■ Exercises to complete:
A. Transcribe the blog tools post between "- Share experience" and "want to linkblog.", inclusive.
B. In the blog tools post, who was consulted about the best interface for clipping from a blog?
C. Summarize the blog tools post in three sentences.

■ Text excerpt:
Segment Open

Building Better Blog Tools
Today is one of those days I can’t get ideas out fast enough and it’s very frustrating. It all started with the idea of me setting up a work blog internally. The things I’d like to use it for are as follows.
- Give project updates as things progress.
- Clip interesting posts from other blogs to my work blog.
- Code review with peers.
- Share experience and tips as I find them.
So, I talked with my friend Ryan about the best interface for clipping from a blog and having a tool grab the pertinent RSS area. Turns out we want the following process to appear to users who want to linkblog.
- Right click a permalink for a blog.
- Click “clip this”.
- Full contents of the article (taken from rss item block) are credited and syndicated in new blog.
We didn’t care if this behavior was in an aggregator like Bloglines, or a plugin to Firefox that posted the necessary information to WordPress. We didn’t care if the tool created a feed somewhere that a WordPress plugin could read, or if it spoke directly with WordPress. What I wanted is a tool to automatically clip a post and make the clip go live on my site.

Segment Closed

■ Dataset records:

Segment Open

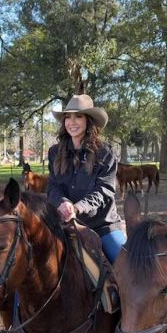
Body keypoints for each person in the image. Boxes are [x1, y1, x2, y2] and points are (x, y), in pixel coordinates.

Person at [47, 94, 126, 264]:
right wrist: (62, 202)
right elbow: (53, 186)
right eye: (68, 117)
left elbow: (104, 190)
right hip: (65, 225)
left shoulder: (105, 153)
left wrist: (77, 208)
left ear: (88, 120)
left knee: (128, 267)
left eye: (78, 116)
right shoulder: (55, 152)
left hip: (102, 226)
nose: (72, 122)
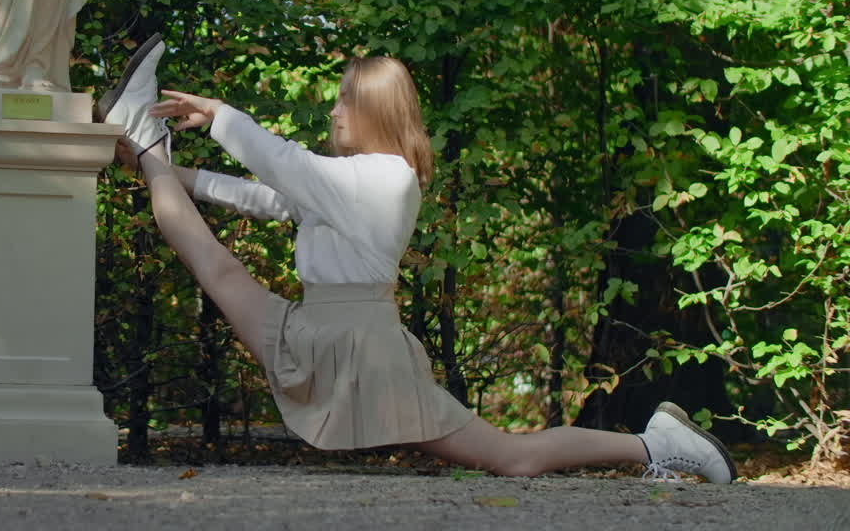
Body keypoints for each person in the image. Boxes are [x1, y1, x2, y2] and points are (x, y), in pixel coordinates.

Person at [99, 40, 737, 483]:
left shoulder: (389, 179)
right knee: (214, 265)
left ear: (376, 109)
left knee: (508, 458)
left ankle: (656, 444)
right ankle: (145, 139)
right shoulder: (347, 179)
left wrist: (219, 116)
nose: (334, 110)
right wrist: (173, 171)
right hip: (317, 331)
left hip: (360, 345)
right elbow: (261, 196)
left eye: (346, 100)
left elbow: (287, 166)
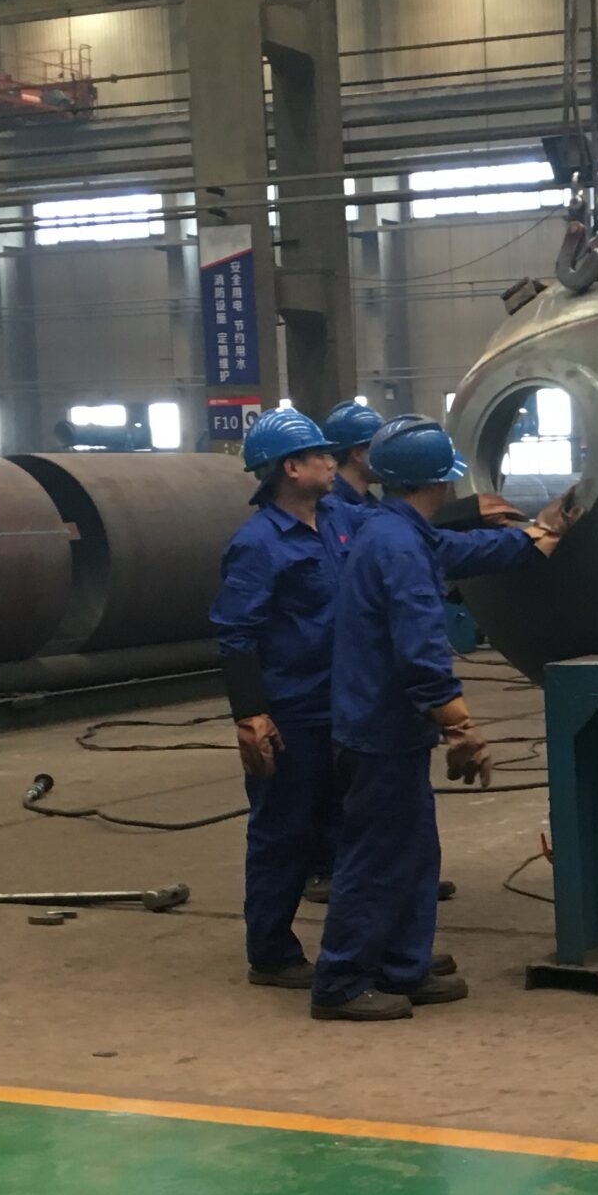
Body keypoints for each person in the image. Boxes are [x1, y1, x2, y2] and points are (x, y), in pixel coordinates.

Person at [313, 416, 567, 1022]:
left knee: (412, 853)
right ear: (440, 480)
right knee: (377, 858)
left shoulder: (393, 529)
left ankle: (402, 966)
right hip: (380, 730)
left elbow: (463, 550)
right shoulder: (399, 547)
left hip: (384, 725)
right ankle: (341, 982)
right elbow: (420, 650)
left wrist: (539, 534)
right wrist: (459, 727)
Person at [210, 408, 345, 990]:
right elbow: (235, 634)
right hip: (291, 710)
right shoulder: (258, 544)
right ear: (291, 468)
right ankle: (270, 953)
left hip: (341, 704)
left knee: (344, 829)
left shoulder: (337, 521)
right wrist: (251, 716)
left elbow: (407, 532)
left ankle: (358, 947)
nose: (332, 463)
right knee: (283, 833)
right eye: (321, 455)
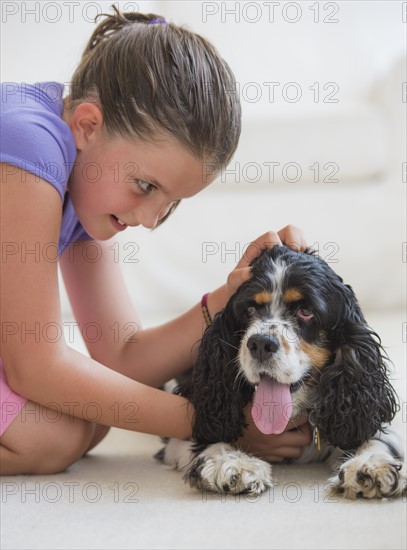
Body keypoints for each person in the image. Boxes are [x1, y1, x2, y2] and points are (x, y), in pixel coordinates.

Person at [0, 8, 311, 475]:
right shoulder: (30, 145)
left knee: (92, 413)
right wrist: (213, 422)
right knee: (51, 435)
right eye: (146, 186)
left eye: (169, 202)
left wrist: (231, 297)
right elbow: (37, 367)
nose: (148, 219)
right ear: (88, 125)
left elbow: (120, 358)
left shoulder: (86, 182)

Segment Closed
Segment Open

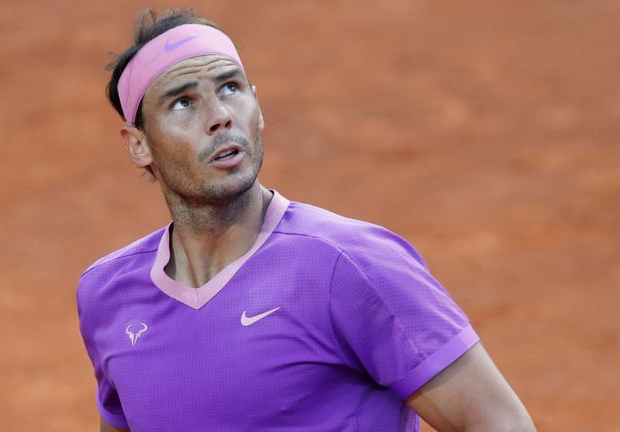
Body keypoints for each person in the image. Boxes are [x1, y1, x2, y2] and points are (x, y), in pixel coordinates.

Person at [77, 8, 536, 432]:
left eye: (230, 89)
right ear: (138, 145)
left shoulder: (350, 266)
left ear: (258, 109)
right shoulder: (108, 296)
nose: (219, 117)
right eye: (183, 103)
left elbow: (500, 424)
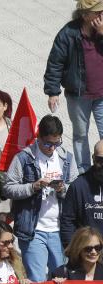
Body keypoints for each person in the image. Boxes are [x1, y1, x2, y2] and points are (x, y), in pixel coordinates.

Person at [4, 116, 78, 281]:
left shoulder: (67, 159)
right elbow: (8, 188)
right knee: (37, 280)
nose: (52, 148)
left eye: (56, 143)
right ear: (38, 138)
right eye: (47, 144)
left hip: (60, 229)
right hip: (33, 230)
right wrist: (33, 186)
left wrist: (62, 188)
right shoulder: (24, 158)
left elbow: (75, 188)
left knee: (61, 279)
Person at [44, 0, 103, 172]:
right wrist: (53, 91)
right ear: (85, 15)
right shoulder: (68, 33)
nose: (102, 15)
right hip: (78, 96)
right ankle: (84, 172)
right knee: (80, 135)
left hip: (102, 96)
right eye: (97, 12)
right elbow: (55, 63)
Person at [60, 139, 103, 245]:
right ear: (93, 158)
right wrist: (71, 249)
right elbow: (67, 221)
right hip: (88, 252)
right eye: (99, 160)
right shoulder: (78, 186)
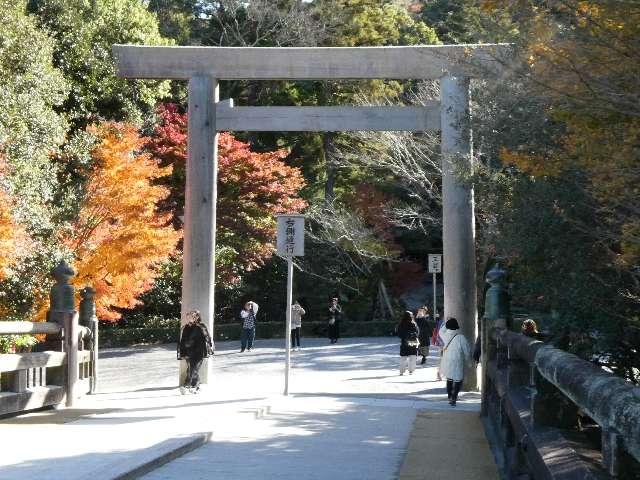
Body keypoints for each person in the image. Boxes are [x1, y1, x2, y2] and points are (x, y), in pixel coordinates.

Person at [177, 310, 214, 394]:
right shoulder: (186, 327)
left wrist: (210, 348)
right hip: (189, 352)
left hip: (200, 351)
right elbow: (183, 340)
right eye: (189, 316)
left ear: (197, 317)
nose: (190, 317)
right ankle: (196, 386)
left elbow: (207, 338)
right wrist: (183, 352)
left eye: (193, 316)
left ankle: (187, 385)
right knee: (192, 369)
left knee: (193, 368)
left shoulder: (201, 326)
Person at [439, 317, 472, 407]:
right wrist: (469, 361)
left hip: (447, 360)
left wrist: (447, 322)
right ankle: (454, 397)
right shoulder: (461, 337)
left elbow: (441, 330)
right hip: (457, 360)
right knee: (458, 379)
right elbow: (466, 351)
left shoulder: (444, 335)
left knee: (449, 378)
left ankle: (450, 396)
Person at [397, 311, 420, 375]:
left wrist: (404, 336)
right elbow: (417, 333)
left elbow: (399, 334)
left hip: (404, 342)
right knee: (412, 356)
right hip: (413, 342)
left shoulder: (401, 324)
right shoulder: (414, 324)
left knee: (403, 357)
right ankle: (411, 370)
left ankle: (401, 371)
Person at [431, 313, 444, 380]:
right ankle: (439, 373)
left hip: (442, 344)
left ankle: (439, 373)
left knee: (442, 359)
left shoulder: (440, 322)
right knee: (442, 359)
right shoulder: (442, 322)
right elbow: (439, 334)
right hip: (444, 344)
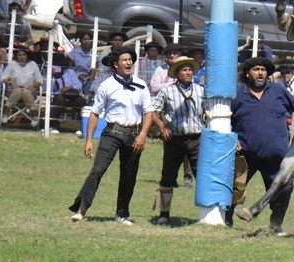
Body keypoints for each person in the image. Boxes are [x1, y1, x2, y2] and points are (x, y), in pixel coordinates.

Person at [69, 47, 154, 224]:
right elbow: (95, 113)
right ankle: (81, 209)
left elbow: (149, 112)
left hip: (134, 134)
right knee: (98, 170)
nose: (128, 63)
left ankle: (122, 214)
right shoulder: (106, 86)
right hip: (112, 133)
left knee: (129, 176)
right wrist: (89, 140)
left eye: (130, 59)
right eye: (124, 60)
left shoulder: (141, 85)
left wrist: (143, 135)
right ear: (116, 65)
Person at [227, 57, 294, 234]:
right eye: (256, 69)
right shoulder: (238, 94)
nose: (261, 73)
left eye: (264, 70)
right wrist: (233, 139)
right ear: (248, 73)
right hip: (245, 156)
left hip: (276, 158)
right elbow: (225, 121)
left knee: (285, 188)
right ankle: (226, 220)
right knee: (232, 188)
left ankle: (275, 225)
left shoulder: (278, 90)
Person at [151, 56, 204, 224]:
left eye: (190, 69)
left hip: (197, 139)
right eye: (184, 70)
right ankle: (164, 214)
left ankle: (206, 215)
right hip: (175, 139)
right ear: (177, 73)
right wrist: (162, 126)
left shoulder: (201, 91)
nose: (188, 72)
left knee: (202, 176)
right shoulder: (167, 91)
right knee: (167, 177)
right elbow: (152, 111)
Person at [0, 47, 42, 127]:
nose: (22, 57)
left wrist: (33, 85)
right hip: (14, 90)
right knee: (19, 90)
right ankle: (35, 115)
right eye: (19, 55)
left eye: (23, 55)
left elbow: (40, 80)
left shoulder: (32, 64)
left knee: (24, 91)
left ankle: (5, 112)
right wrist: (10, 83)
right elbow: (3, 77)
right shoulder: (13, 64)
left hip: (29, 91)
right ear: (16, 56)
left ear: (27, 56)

Segment Closed

■ Per-task answers:
A.
- Share experience and tips as I find them.
So, I talked with my friend Ryan about the best interface for clipping from a blog and having a tool grab the pertinent RSS area. Turns out we want the following process to appear to users who want to linkblog.

B. Ryan, a friend of the writer.

C. The writer wants an internal work blog for project updates, clipping interesting posts from other blogs, code review with peers, and sharing experience and tips. After talking with a friend, the writer described a desired clipping process: right-click a blog permalink, click "clip this," and have the full article from the RSS item block credited and syndicated in the new blog. It did not matter whether this worked through an aggregator like Bloglines, a Firefox plugin, or a feed read by a WordPress plugin, as long as the tool automatically clipped a post and made the clip go live on the writer's site.